**EXERCISE AIM**
Below are some entries. Copy each line that holds the string "linecap".

**EXCERPTED DATA**
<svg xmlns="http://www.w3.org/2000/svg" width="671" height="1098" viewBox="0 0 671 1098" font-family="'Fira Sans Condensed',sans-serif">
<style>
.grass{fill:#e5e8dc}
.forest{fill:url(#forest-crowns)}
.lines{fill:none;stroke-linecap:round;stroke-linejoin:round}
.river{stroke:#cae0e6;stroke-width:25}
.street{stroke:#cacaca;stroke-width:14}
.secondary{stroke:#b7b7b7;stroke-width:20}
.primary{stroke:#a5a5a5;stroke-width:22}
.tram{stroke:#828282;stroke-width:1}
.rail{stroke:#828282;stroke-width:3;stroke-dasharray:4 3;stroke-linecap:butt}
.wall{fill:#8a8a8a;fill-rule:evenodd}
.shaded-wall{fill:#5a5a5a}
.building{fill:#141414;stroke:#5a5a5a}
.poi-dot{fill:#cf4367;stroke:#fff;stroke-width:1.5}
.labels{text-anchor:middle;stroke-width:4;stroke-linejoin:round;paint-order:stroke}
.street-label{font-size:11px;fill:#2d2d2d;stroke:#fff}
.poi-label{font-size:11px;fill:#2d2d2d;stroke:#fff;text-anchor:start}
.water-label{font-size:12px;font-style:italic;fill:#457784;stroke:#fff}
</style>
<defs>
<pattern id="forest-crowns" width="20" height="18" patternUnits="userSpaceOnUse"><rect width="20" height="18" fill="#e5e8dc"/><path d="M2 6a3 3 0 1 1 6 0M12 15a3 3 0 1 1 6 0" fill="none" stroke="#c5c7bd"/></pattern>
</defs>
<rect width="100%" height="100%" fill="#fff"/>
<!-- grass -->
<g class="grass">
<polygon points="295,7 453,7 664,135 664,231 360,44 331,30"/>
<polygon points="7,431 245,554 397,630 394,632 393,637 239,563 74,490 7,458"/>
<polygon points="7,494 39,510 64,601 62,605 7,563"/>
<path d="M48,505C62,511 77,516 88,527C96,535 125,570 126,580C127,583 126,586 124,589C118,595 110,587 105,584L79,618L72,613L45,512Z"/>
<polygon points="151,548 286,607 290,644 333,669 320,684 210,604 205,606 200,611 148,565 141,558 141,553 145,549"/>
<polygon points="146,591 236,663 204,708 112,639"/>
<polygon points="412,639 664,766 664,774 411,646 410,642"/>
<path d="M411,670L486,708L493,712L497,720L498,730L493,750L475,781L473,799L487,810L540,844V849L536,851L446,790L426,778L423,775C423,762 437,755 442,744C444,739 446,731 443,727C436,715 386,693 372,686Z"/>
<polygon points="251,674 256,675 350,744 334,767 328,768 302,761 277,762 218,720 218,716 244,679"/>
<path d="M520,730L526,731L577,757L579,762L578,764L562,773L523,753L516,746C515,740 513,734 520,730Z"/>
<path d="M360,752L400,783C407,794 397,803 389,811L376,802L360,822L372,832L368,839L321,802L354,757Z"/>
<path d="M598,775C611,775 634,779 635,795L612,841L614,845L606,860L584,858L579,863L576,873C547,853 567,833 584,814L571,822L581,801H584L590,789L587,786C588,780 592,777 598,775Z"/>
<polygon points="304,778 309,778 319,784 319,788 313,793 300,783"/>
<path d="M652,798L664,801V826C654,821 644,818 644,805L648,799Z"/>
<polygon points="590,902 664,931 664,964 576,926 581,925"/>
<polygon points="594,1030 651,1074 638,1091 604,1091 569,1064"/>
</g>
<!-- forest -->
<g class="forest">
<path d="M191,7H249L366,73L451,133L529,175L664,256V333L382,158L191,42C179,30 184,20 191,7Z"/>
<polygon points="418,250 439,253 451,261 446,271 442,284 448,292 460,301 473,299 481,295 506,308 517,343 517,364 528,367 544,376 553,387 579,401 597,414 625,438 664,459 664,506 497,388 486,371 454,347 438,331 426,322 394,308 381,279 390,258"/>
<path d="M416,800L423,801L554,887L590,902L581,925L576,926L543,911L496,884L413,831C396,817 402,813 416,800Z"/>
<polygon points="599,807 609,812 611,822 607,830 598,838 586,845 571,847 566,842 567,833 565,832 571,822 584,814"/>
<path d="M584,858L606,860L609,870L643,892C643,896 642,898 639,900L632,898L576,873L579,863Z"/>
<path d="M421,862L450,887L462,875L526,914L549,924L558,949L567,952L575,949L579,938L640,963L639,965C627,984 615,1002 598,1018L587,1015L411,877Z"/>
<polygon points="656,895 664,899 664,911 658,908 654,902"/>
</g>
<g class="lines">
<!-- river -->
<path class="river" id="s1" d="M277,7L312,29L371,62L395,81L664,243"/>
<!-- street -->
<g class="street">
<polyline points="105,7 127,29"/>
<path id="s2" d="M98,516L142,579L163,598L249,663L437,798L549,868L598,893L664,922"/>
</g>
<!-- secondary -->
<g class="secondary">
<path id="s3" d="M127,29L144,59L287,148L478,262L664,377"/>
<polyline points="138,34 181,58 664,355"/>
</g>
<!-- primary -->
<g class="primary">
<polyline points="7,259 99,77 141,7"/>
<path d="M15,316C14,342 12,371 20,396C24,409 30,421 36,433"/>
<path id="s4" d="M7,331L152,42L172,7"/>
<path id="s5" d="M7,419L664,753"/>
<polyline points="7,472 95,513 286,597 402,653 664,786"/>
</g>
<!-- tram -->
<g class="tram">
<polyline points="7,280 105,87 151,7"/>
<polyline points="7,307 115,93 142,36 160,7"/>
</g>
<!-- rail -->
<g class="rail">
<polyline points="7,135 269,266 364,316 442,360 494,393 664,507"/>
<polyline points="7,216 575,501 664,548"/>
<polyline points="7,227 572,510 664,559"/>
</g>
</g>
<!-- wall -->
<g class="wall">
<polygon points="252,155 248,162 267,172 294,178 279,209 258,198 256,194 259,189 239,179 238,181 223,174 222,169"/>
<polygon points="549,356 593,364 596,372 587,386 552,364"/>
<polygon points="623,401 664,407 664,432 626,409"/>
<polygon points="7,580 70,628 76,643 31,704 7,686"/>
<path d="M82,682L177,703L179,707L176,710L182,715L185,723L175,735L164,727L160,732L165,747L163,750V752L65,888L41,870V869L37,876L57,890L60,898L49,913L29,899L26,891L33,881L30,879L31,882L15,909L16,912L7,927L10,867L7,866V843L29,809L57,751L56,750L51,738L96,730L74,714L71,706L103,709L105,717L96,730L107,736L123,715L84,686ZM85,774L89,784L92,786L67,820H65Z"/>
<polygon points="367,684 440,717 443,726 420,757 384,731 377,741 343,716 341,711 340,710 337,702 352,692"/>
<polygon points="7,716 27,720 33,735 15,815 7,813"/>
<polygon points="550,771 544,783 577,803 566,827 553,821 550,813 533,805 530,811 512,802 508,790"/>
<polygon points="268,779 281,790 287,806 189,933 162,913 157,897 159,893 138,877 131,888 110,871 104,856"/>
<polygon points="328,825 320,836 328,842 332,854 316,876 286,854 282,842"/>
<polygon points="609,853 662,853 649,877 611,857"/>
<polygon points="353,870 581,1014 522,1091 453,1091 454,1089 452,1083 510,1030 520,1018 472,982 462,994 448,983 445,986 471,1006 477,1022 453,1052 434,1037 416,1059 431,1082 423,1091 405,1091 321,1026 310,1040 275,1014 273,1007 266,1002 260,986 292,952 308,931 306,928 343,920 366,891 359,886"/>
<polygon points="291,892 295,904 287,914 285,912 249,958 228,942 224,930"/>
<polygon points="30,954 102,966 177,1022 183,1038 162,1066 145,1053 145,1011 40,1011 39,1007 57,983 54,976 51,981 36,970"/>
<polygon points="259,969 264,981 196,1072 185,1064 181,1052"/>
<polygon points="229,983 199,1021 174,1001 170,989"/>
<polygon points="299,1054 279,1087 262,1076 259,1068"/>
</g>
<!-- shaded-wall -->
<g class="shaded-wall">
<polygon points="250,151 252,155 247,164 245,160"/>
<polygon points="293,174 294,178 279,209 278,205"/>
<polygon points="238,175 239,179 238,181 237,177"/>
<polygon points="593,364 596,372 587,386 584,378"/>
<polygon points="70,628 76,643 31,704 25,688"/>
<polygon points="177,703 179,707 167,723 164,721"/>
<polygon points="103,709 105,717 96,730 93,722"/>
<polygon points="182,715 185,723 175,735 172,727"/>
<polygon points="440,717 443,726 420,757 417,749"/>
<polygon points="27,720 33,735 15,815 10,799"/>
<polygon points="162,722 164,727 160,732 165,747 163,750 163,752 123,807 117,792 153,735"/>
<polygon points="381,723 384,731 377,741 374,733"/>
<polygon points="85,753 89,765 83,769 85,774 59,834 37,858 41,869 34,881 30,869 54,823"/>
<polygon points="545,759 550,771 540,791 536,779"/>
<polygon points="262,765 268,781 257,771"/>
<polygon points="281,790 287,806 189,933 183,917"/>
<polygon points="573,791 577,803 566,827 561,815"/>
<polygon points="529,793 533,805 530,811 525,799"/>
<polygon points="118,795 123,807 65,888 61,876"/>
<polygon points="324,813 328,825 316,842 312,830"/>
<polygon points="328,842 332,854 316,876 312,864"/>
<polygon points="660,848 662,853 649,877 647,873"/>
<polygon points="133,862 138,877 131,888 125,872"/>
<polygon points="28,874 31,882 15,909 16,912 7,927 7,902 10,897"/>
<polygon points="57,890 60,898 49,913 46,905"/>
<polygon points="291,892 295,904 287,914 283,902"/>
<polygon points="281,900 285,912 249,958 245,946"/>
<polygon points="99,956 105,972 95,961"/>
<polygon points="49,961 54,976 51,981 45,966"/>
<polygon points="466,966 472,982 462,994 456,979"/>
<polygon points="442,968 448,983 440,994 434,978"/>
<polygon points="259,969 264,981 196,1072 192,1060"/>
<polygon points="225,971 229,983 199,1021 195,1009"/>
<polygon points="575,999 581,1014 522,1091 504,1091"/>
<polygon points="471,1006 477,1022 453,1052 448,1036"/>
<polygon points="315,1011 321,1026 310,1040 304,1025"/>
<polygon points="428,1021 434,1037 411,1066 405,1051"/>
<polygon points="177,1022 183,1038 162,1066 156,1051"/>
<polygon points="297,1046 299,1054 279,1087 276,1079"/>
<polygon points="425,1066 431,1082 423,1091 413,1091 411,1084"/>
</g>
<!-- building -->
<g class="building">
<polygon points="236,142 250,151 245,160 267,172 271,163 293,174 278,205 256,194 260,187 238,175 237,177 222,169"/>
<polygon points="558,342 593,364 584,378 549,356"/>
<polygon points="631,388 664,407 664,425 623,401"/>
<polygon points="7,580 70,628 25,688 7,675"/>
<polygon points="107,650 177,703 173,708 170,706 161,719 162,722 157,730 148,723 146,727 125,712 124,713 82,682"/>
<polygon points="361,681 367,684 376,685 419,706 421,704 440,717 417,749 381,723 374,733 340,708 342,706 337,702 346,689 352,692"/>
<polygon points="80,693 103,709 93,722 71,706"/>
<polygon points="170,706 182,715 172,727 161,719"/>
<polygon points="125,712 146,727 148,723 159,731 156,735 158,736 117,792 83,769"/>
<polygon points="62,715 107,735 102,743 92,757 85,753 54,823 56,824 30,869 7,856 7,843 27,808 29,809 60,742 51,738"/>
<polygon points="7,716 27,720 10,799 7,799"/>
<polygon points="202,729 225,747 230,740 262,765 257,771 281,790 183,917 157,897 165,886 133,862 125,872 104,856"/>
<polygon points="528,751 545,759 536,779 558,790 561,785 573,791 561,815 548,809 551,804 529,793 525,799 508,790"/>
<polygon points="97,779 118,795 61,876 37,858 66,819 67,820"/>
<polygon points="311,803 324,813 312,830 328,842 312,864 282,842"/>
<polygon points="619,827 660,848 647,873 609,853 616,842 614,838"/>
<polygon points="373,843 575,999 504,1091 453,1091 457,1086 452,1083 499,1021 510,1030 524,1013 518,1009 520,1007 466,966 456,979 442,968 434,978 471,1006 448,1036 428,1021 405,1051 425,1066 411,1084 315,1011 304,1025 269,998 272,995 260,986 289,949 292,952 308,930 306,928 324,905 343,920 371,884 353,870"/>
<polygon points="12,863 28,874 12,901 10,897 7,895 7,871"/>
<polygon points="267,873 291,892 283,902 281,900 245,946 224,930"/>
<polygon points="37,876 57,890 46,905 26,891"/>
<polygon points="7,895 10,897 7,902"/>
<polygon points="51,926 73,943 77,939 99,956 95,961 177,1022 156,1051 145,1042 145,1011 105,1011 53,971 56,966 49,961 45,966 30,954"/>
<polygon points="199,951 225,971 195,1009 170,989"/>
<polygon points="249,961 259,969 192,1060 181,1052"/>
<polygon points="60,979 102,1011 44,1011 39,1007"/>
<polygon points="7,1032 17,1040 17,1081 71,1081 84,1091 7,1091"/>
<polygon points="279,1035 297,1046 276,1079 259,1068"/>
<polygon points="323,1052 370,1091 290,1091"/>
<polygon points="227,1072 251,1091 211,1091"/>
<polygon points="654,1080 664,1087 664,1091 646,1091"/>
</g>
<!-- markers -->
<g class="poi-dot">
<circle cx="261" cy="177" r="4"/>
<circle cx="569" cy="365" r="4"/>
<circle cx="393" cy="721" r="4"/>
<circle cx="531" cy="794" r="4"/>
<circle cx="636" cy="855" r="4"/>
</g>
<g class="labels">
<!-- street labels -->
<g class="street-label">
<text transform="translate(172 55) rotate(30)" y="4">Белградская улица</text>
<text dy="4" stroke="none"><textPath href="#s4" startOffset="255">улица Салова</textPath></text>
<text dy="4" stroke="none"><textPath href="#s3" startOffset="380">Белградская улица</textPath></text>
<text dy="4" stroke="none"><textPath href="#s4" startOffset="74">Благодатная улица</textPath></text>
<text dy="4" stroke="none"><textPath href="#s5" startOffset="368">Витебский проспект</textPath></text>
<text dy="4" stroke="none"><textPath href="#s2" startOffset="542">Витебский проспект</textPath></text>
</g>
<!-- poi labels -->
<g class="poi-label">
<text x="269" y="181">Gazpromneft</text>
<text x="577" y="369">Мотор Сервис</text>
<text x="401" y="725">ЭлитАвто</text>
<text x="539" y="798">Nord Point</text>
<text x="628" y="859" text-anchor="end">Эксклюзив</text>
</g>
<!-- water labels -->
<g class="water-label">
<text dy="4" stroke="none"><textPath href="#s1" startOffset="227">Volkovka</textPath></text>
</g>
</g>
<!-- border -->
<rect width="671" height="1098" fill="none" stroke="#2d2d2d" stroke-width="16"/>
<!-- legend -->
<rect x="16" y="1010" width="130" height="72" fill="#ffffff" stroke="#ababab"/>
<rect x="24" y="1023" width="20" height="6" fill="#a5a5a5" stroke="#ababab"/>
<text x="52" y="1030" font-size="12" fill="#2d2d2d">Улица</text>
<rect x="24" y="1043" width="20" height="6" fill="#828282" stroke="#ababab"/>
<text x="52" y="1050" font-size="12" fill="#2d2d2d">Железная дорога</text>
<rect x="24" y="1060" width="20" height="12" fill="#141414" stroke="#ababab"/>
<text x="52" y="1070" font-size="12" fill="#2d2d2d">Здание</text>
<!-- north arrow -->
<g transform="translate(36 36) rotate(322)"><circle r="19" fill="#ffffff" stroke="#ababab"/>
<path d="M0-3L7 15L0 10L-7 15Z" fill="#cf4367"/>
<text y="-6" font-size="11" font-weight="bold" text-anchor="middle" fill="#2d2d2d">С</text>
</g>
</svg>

**SOLUTION TO THIS PROBLEM**
.lines{fill:none;stroke-linecap:round;stroke-linejoin:round}
.rail{stroke:#828282;stroke-width:3;stroke-dasharray:4 3;stroke-linecap:butt}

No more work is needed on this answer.